I'm not sure that ALL the good guitars have already been designed, but guitars that have been continuously popular and sell well 50 years after their introduction must surely be a basically good design. A good Les Paul, or a good Strat, is as comfortable a shape and as easy to play (or better) today as it was 50 years ago. They're guitars made for human bodies and human hands and human minds and they fit us well. Why wouldn't they continue to be popular? They're ergonomically solid designs. That tends to contribute to longevity of the design in the marketplace.
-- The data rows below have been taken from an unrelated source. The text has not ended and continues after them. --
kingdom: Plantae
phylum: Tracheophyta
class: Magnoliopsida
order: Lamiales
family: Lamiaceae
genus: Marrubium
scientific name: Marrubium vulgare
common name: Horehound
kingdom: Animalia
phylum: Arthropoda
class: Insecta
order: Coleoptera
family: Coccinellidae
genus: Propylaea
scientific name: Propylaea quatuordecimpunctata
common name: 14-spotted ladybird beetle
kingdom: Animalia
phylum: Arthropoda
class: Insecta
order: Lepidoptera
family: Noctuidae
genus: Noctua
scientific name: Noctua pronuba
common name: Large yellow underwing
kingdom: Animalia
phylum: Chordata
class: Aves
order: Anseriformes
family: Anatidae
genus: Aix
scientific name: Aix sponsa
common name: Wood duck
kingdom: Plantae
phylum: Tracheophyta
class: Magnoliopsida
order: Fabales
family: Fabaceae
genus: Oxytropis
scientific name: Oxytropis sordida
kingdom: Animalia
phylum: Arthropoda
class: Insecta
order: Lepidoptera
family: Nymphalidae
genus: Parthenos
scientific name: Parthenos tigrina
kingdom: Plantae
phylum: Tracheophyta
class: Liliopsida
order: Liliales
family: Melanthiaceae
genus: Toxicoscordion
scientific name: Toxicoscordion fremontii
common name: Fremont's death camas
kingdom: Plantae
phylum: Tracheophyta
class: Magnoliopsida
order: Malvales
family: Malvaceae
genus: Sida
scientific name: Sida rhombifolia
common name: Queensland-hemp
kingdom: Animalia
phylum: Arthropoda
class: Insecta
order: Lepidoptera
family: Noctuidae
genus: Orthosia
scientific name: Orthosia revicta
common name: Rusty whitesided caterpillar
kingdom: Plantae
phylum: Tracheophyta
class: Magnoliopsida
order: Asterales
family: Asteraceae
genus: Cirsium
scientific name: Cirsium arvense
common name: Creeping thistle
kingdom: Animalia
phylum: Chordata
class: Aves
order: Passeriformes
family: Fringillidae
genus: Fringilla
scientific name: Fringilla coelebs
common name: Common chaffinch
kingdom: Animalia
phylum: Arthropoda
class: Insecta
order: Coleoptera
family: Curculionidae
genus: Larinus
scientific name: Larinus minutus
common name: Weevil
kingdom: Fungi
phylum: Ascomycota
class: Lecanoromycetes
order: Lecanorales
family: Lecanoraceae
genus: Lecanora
There are only so many ways to make a single cutaway guitar shape and make it look like a unique model and also retain what the average person considers to be an aesthetically appealing shape and proportions. Beyond that is the territory of the oddball models, which rarely have the appeal to be produced in large numbers.
Speaking as someone who's made more guitars than most people, I can tell you that the biggest challenge a luthier faces today is to come up with his own body shape that's attractive, comfortable, distinctive, and not close to well established and popular guitars already in the market. I have not yet entirely succeeded. I alter existing shapes, but not by an awful lot. The idea of smashing a bug on a sheet of paper, photographically enlarging it, and using that shape as the basis of a new guitar body shape has absolutely no appeal to ME. But somebody out there can't wait to build it! And it'll be the one nobody wants to buy.
Gibson should focus on it's core models, these are what sells. It's nice that they try new ideas it's how you feel out the market but at the end of the day guitar buyers have made it clear they want Gibson's to be archaic.
That's kind of the point. That's why people who like Gibsons like Gibsons. There is, and will always be, a market for that kind of instrument. Granted, they go a bit overboard with hyper exclusive, limited guitars that cost as much as a nice used car, but their bread and butter is stuff like the Les Paul in its various flavors, the SG in its various flavors, the Explorer and V, and the ES series. Not everything has to change and evolve, especially if there is still a demand for traditional things. If you want a cutting edge guitar then go buy an Ibanez.
Gibson doesn’t evolve, they litigate.